The theory behind Equal Pay Day, as AEI's Mark Perry notes, is that "blatant, widespread and illegal gender discrimination in the labor market is one of the main reasons for the gender pay gap, which can only be corrected with increased regulatory action and equal pay legislation at the federal and state levels."

Perry finds some other factors that have nothing to do with gender discrimination and yet affect pay. Men, for example, seem to be willing to endure longer commutes to the job–17.4 minutes for women as opposed to 25.3 minutes for men.

Mightn't these numbers indicate that men and women make different choices that can have an effect on earnings? Maybe women are more inclined to reject longer commutes, and, if so, what's wrong with that? It's a free choice.

Perry also found that women opt for safer jobs. Investor's Business Daily, using Perry's research, broke down the numbers on certain dangerous jobs.

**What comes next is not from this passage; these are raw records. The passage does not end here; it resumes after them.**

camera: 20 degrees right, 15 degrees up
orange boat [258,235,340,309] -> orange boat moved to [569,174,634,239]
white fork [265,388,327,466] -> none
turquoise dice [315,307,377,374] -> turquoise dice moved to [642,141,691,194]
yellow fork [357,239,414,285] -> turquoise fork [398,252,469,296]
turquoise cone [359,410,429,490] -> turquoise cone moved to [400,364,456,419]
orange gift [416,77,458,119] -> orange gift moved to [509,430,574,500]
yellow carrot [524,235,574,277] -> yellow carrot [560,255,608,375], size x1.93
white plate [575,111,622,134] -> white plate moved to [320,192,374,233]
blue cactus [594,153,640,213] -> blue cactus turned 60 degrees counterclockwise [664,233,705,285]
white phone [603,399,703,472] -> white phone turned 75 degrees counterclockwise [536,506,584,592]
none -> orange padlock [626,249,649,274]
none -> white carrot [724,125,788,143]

Here is how male-dominated certain lines of work are:

  1. Logging: 94.9%.
  2. Fishing: 99.9%.
  3. Pilots: 94.8%.
  4. Roofers: 98.3.
  5. Garbage collectors: 91.4%.

Looking at these male-dominated fields, IBD asks:

Is this because women are wrongfully being denied these jobs?

Of course not. It's because men and women make different choices. And we're cool with that.

We're women here at IWF. We want women to be paid fairly. We want to be paid fairly!

What we don't want is for a debunked gender wage gap, allegedly based on gender discrimination, to be usedas a rationale for further federal intrusion into the workplace.

We particularly don't want this to happen at a time of unparalleled opportunities for American women.